# Custom Mold for Plastics



## BassBlaster (Jun 8, 2006)

How does one go about getting a custom mold made for pouring soft plastics? I have some grubs that are my favorite grubs for crappie fishing. They are no longer made. When they stopped, I bought all I could find. Ive been using that supply for the last 3 years but Im just about out. It just hit me today that I may be able to produce these myself. Ive never poured my own baits but I watched some videos and it looks pretty simple. Only thing holding me back is the mold.


----------



## Photog (Jun 18, 2010)

BassBlaster said:


> How does one go about getting a custom mold made for pouring soft plastics? I have some grubs that are my favorite grubs for crappie fishing. They are no longer made. When they stopped, I bought all I could find. Ive been using that supply for the last 3 years but Im just about out. It just hit me today that I may be able to produce these myself. Ive never poured my own baits but I watched some videos and it looks pretty simple. Only thing holding me back is the mold.

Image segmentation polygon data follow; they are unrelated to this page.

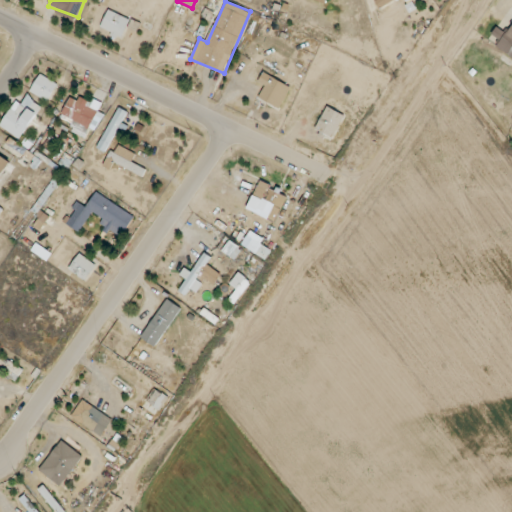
[(101,27),(112,32),(110,35),(122,40),(130,19),(108,10),(101,27)]
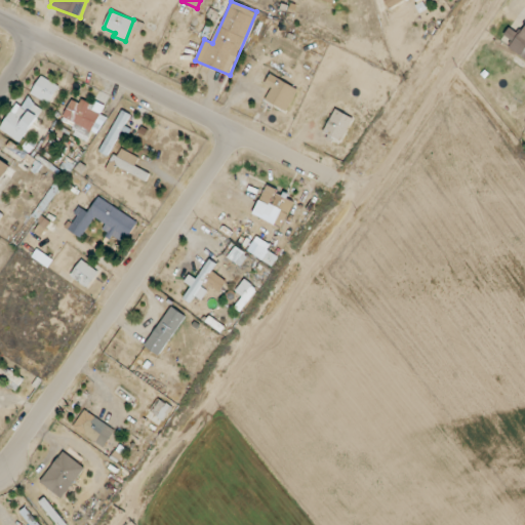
[(524,26),(519,34),(510,27),(503,35),(513,41),(509,48),(524,58),(524,26)]
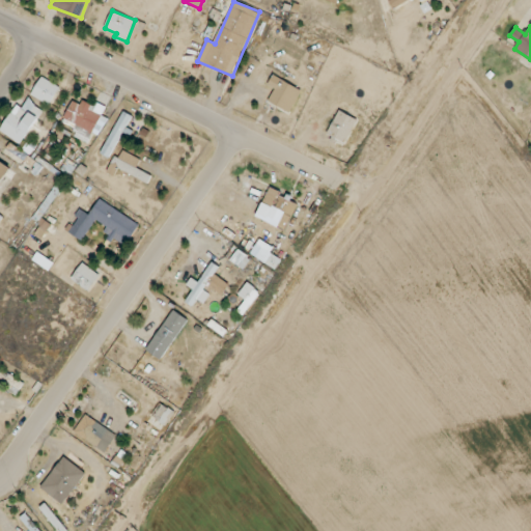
[(275,89),(269,102),(290,113),(302,90),(273,75),(268,85),(275,89)]
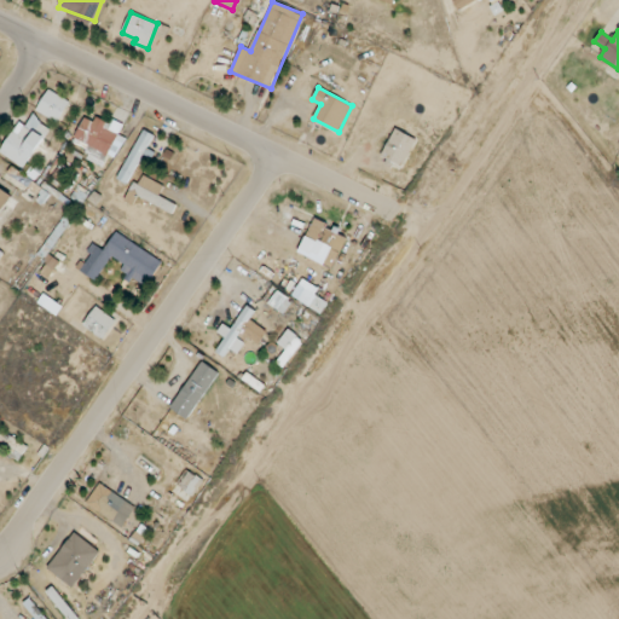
[(36,113),(59,122),(69,100),(46,90),(36,113)]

You can get some RTV (room temperature vulcanization) silicone and make your own two part molds. You can pick up Alumilite's products at Hobby Lobby. Make sure you get the HL app so you get the 40% off coupon!
There are a ton of videos on how to make two-part molds on youtube. 

I know there are places that make aluminum molds too, but this is a cheap an easy route for ya.


----------



## BassBlaster (Jun 8, 2006)

Thanks for the reply. Id like to be able to pour more than one at a time. Woould it make more sence to make several molds or is it possible to make on mold that prodeuces maybe 6 at a time? Thanks again, Im off to youtube!!


----------



## Pikopath (Jan 18, 2009)

If you watch one of Dahlbergs vids at makelure.com, he makes a mold with 2 swimbaits. Those swimbaits are flat on the back, so he only makes a 1 piece mold tho, but you should get the idea, if you look at some how-to's for 2 piece molds aswell. Grubs can be a pain in the a** tho, the tails are so thin that the plastisol doesnt flow that well in the confined space, so a injector might be needed...

Michael


----------



## BassBlaster (Jun 8, 2006)

Thanks, Ill look around and see what I can find.


----------



## acklac7 (May 31, 2004)

Pikopath said:


> Grubs can be a pain in the a** tho, the tails are so thin that the plastisol doesnt flow that well in the confined space, so a injector might be needed...


+1
Grubs/Twisters tails are a bastard to replicate.


----------



## Photog (Jun 18, 2010)

Hey, Bassblaster. If you have kids and they have a bunch of Legos use them for mold boxes. They work GREAT!


----------